▶ **Instruction**:
Every entry below must be transcribed exactly, with no line missing.

=== The records ===

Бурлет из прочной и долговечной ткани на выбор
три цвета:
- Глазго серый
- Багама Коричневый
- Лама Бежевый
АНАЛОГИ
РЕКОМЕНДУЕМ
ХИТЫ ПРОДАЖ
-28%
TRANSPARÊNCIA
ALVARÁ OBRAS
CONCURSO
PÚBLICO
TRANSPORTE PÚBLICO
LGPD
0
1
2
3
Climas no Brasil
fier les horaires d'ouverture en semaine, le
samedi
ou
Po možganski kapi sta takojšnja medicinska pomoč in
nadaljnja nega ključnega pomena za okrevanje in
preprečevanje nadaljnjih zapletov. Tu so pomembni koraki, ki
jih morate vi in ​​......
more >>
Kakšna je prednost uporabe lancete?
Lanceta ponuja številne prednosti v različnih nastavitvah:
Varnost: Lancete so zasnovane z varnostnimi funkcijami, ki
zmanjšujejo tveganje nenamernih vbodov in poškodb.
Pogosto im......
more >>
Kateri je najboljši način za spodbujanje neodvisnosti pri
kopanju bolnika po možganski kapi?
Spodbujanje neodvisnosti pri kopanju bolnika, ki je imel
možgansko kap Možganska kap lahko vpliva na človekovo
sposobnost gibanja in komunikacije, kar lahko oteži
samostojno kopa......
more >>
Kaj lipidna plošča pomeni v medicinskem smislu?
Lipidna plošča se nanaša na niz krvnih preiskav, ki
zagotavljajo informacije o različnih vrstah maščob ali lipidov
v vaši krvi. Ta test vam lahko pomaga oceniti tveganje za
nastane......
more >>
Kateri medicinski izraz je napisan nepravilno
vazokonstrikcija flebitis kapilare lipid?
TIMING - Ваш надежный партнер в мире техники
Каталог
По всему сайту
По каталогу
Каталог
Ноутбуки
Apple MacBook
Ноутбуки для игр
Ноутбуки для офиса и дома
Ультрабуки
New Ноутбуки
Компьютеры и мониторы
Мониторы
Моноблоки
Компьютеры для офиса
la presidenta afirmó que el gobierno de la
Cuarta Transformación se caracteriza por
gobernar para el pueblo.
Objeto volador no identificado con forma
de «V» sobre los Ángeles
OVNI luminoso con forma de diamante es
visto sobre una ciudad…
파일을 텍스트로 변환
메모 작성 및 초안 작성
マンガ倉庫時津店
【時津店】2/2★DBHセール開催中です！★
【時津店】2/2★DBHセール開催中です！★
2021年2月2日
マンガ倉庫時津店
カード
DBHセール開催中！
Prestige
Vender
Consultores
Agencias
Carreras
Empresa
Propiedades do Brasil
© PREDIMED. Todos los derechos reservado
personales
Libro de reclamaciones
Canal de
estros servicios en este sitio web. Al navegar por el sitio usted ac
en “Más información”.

===

▶ **Finished task**:
Бурлет из прочной и долговечной ткани на выбор
три цвета:
- Глазго серый
- Багама Коричневый
- Лама Бежевый
АНАЛОГИ
РЕКОМЕНДУЕМ
ХИТЫ ПРОДАЖ
-28%
TRANSPARÊNCIA
ALVARÁ OBRAS
CONCURSO
PÚBLICO
TRANSPORTE PÚBLICO
LGPD
0
1
2
3
Climas no Brasil
fier les horaires d'ouverture en semaine, le
samedi
ou
Po možganski kapi sta takojšnja medicinska pomoč in
nadaljnja nega ključnega pomena za okrevanje in
preprečevanje nadaljnjih zapletov. Tu so pomembni koraki, ki
jih morate vi in ​​......
more >>
Kakšna je prednost uporabe lancete?
Lanceta ponuja številne prednosti v različnih nastavitvah:
Varnost: Lancete so zasnovane z varnostnimi funkcijami, ki
zmanjšujejo tveganje nenamernih vbodov in poškodb.
Pogosto im......
more >>
Kateri je najboljši način za spodbujanje neodvisnosti pri
kopanju bolnika po možganski kapi?
Spodbujanje neodvisnosti pri kopanju bolnika, ki je imel
možgansko kap Možganska kap lahko vpliva na človekovo
sposobnost gibanja in komunikacije, kar lahko oteži
samostojno kopa......
more >>
Kaj lipidna plošča pomeni v medicinskem smislu?
Lipidna plošča se nanaša na niz krvnih preiskav, ki
zagotavljajo informacije o različnih vrstah maščob ali lipidov
v vaši krvi. Ta test vam lahko pomaga oceniti tveganje za
nastane......
more >>
Kateri medicinski izraz je napisan nepravilno
vazokonstrikcija flebitis kapilare lipid?
TIMING - Ваш надежный партнер в мире техники
Каталог
По всему сайту
По каталогу
Каталог
Ноутбуки
Apple MacBook
Ноутбуки для игр
Ноутбуки для офиса и дома
Ультрабуки
New Ноутбуки
Компьютеры и мониторы
Мониторы
Моноблоки
Компьютеры для офиса
la presidenta afirmó que el gobierno de la
Cuarta Transformación se caracteriza por
gobernar para el pueblo.
Objeto volador no identificado con forma
de «V» sobre los Ángeles
OVNI luminoso con forma de diamante es
visto sobre una ciudad…
파일을 텍스트로 변환
메모 작성 및 초안 작성
マンガ倉庫時津店
【時津店】2/2★DBHセール開催中です！★
【時津店】2/2★DBHセール開催中です！★
2021年2月2日
マンガ倉庫時津店
カード
DBHセール開催中！
Prestige
Vender
Consultores
Agencias
Carreras
Empresa
Propiedades do Brasil
© PREDIMED. Todos los derechos reservado
personales
Libro de reclamaciones
Canal de
estros servicios en este sitio web. Al navegar por el sitio usted ac
en “Más información”.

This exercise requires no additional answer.